African business, politics and lifestyle
Motor-rickshaws changing face of transport in Mali
Mali introduced Chinese-made motor rickshaws in 2006. They’ve been such a hit that most of Mali’s bigger cities are overrun with them and competition between drivers is pushing down prices. They’ve now been barred from the centre of the capital, Bamako, but in Mali’s third-largest city, Segou, the rickshaw-taxi is the main means of public transport.

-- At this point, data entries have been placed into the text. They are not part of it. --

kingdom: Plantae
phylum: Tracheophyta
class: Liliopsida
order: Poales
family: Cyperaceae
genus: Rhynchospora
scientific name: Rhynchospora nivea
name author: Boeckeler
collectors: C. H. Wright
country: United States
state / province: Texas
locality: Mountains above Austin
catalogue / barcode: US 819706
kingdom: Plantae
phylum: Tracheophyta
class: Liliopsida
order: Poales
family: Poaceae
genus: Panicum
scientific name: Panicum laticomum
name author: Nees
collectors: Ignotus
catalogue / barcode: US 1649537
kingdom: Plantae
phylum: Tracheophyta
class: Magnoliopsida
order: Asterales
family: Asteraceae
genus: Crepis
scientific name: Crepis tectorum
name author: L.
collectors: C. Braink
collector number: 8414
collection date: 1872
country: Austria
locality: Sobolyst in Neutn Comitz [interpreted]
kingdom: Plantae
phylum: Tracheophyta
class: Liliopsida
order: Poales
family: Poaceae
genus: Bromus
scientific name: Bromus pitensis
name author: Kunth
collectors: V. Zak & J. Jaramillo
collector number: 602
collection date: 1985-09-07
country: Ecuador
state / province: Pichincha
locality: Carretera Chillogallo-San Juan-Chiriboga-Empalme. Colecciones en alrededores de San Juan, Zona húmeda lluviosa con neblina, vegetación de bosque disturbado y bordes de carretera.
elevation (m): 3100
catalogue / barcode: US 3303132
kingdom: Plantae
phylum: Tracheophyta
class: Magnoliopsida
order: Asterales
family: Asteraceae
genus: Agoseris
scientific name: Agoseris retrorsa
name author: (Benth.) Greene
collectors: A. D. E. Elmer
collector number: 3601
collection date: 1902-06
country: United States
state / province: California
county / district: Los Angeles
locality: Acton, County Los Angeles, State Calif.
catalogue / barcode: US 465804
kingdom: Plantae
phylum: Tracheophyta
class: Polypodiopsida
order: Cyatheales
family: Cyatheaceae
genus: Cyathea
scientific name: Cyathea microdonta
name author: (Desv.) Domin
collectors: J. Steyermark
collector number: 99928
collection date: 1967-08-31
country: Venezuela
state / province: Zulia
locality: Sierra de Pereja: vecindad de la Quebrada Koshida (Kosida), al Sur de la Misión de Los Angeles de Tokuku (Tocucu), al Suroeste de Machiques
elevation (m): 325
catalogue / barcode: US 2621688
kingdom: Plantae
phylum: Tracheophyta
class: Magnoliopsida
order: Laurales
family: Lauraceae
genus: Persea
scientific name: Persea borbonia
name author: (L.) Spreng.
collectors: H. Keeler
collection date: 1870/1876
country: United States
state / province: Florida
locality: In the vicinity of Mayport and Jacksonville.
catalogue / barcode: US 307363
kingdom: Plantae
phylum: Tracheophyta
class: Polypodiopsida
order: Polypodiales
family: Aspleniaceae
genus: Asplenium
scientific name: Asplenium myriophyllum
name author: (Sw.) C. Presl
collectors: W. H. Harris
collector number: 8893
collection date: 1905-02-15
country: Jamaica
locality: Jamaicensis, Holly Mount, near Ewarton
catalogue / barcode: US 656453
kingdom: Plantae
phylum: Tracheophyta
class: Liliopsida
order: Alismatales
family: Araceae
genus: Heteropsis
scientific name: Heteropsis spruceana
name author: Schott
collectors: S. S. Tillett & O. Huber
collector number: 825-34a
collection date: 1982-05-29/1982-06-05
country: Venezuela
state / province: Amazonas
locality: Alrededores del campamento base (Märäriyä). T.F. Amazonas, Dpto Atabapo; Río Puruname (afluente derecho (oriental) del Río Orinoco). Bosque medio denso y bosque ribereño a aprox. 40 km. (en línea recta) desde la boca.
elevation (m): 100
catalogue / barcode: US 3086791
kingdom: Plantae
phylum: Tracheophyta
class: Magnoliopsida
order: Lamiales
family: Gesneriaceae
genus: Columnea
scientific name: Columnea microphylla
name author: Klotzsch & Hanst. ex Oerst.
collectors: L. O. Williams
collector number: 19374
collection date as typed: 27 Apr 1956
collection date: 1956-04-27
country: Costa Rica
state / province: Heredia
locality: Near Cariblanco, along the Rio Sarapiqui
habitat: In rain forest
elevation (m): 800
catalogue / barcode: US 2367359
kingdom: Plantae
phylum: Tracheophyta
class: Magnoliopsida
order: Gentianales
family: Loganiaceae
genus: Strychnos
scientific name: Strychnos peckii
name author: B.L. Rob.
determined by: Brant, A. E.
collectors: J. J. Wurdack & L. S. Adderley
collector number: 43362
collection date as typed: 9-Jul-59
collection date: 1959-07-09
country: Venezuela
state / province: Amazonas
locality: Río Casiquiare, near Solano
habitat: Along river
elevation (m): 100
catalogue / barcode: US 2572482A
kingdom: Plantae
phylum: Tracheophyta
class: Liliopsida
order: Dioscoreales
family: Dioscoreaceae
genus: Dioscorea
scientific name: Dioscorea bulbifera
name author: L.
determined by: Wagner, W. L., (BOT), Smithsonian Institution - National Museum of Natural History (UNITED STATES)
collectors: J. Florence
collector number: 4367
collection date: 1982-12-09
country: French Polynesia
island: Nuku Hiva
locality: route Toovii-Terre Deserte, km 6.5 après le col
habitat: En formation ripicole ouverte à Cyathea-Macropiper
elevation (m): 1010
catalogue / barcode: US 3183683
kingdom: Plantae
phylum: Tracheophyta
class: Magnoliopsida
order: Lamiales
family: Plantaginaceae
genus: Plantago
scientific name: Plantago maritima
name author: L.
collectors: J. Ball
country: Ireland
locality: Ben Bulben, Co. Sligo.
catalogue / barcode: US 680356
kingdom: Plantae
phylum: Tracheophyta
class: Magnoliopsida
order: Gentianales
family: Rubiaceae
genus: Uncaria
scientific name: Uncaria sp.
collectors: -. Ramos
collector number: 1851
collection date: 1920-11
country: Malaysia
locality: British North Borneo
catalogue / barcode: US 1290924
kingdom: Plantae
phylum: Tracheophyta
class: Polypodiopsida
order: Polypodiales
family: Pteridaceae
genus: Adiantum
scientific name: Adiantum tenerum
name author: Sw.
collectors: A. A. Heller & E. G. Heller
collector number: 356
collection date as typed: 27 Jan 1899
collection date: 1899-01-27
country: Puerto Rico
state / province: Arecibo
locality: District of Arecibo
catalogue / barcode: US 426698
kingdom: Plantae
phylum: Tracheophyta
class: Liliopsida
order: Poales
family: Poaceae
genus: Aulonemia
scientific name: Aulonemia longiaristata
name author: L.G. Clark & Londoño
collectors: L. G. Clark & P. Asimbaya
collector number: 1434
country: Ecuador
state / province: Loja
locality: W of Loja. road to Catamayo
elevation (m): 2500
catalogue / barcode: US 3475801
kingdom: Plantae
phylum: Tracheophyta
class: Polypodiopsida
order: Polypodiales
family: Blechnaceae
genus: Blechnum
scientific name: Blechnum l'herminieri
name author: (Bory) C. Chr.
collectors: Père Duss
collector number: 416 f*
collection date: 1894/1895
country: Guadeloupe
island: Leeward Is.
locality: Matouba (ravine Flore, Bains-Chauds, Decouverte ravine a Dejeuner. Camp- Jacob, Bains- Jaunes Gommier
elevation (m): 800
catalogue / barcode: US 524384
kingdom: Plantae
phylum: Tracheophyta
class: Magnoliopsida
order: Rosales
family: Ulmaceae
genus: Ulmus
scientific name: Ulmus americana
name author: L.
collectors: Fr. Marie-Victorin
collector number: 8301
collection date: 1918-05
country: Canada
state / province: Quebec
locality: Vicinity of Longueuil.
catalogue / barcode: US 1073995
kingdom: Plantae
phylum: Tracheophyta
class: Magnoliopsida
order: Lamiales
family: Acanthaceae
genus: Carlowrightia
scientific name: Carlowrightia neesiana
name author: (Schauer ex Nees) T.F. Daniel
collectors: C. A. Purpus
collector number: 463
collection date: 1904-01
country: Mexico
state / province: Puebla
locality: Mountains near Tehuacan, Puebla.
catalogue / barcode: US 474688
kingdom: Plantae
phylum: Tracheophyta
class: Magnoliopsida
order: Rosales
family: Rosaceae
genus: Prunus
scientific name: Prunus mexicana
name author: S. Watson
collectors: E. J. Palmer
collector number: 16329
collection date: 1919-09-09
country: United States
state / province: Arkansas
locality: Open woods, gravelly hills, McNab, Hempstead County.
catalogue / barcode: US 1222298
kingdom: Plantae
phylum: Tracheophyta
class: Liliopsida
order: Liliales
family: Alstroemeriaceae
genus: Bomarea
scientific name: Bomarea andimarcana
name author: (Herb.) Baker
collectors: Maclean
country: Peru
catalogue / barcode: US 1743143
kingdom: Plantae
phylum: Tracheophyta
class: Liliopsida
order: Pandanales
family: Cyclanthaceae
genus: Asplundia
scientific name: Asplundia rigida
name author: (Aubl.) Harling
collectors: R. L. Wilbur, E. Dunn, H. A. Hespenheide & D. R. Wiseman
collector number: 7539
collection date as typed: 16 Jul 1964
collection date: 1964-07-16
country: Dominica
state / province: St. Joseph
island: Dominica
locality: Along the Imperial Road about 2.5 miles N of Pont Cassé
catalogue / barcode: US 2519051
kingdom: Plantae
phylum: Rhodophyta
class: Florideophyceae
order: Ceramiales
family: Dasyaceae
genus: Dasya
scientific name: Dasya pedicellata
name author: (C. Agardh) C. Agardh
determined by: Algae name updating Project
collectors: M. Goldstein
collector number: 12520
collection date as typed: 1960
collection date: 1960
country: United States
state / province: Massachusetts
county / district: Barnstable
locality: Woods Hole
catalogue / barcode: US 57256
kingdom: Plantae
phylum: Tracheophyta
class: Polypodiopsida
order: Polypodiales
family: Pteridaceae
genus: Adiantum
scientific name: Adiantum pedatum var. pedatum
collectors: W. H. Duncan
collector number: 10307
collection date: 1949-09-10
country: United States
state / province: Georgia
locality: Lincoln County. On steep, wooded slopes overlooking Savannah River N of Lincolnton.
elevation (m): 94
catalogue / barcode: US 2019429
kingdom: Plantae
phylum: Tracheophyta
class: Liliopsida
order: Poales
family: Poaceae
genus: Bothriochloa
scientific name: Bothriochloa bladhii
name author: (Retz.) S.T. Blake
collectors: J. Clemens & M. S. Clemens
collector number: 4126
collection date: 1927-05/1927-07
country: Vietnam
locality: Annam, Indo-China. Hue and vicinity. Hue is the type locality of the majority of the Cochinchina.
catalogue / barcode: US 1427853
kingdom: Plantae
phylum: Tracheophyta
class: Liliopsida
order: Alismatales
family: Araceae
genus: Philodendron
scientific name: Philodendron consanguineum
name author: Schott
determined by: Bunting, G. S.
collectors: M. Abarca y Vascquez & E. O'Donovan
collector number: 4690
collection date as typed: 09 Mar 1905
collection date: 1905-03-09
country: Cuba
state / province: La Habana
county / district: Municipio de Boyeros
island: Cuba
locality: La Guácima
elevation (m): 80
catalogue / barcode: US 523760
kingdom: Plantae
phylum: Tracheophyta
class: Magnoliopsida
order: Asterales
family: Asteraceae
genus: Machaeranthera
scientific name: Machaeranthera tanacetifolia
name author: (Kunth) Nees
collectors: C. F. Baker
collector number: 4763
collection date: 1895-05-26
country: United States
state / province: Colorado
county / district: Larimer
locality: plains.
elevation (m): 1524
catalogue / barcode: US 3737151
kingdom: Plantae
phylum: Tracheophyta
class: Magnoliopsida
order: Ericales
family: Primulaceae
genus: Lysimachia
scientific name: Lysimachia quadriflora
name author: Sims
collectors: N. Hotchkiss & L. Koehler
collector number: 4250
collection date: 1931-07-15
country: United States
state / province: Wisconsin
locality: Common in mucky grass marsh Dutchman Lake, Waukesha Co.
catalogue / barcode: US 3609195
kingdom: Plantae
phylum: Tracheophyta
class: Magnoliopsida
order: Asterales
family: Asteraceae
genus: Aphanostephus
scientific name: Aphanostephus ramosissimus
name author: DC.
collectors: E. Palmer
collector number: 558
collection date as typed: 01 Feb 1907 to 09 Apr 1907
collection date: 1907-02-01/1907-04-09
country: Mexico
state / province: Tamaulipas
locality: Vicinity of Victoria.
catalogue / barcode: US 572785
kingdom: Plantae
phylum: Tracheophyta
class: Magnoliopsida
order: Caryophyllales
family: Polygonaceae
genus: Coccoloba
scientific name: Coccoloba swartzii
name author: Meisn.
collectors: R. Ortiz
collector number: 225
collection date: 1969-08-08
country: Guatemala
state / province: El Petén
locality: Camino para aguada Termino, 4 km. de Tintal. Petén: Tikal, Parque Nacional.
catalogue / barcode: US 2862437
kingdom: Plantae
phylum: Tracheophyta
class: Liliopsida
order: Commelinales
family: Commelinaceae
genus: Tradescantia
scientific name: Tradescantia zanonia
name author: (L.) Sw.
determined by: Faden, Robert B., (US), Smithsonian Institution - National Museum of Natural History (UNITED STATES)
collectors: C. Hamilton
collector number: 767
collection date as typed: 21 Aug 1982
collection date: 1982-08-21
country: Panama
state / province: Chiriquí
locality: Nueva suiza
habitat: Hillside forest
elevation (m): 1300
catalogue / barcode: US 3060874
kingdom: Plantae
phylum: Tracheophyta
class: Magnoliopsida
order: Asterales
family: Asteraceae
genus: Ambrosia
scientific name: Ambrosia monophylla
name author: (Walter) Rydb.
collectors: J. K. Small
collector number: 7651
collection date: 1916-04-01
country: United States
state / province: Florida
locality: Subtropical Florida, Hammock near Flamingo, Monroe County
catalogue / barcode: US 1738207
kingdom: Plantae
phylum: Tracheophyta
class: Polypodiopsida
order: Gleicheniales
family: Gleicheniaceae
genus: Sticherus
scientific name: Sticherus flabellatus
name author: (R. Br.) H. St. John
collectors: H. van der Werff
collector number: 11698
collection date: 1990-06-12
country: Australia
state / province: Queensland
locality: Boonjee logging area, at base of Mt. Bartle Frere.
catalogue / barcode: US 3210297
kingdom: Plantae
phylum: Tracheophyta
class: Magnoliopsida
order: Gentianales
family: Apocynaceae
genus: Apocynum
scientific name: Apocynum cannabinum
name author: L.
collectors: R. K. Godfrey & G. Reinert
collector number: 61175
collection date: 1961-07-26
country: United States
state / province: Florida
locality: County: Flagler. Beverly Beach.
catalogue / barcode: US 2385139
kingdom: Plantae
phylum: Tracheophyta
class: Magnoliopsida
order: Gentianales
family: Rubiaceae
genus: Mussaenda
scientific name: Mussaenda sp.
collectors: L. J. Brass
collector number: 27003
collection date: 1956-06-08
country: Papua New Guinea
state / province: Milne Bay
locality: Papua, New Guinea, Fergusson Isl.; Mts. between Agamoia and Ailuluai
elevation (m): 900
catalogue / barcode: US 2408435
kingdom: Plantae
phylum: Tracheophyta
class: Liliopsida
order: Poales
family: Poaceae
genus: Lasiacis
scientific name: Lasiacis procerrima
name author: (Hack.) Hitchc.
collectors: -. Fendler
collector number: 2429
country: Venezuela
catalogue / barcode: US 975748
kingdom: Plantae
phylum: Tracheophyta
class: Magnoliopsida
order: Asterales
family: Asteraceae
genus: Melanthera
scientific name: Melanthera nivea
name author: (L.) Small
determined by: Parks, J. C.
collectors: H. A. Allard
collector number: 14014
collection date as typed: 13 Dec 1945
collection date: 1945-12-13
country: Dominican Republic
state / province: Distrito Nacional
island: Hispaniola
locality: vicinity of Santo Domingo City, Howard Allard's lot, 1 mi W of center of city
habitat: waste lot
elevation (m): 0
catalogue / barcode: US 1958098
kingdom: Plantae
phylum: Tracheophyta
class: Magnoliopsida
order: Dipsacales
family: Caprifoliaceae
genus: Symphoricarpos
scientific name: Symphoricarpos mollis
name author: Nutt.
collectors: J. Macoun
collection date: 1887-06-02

“I have a wife and seven children,” rickshaw driver Bassidi Baba Djefaga told Reuters Africa Journal. “This
rickshaw is what enables me to feed my family. Before I had the rickshaw, I was a taxi driver and had two taxis. But when the new rickshaws arrived, I saw that taxi cars weren’t going to be good business any longer. So, I sold my two taxis and bought a rickshaw.”
Bassidi was one of the first drivers in Segou to buy a motor rickshaw, and it paid off. He can now make around $300 a month — a lot more than the average income in Mali, which is around $130.
The rickshaws are a government initiative to create employment and improve transport. Mali’s minister for transport introduced them in 2006 after a visit to China, where motor rickshaws are widely used.
In Mali, drivers buy them from the government for about $2000 and pay for them in instalments over 20 months.
For the people of Segou, the motor rickshaws have revolutionised transport. Before, the only options were taking a donkey cart or an ordinary taxi, which can cost up to 50 cents per trip within Segou. In a motor-rickshaw the same journey costs 10 cents.
But success has brought competition. When Bassidi joined the scheme, there were only a handful of other rickshaws in the city and he was making $20 to $30 a day. Today there are more than 100 rickshaws in Segou town and 200 in the surrounding area, so the drivers’ profits have halved.